__Task statement__. Pick out each line below containing "beds".

====== Information supplied ======

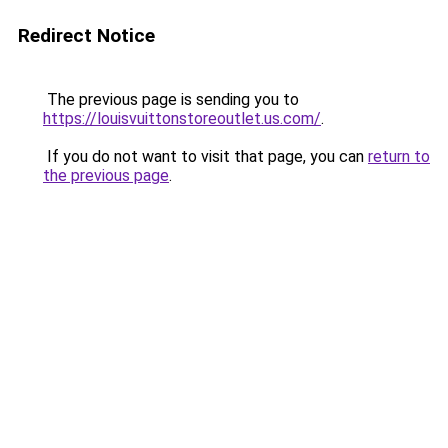
Redirect Notice
The previous page is sending you to
https://louisvuittonstoreoutlet.us.com/
.
If you do not want to visit that page, you can
return to
the previous page
.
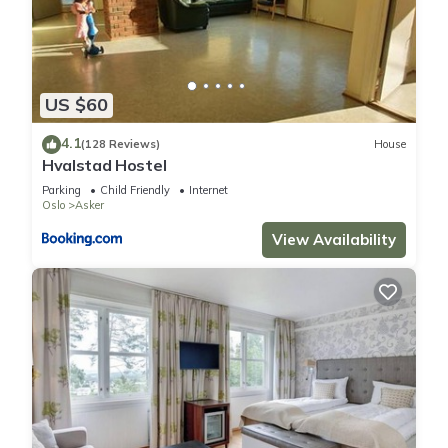
US $60
4.1
(128 Reviews)
House
Hvalstad Hostel
Parking
Child Friendly
Internet
Oslo
Asker
View Availability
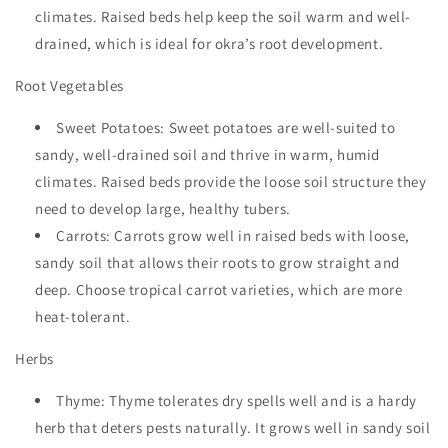
climates. Raised beds help keep the soil warm and well-
drained, which is ideal for okra’s root development.
Root Vegetables
Sweet Potatoes: Sweet potatoes are well-suited to
sandy, well-drained soil and thrive in warm, humid
climates. Raised beds provide the loose soil structure they
need to develop large, healthy tubers.
Carrots: Carrots grow well in raised beds with loose,
sandy soil that allows their roots to grow straight and
deep. Choose tropical carrot varieties, which are more
heat-tolerant.
Herbs
Thyme: Thyme tolerates dry spells well and is a hardy
herb that deters pests naturally. It grows well in sandy soil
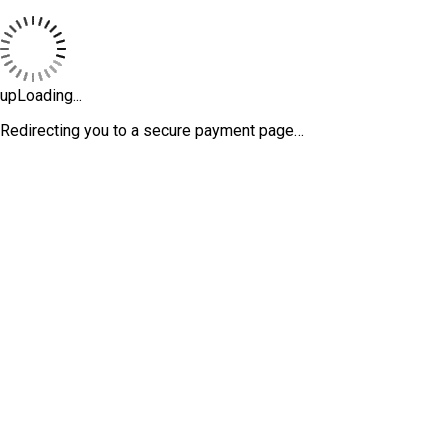
upLoading...
Redirecting you to a secure payment page…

======

__Completed task__.
climates. Raised beds help keep the soil warm and well-
climates. Raised beds provide the loose soil structure they
Carrots: Carrots grow well in raised beds with loose,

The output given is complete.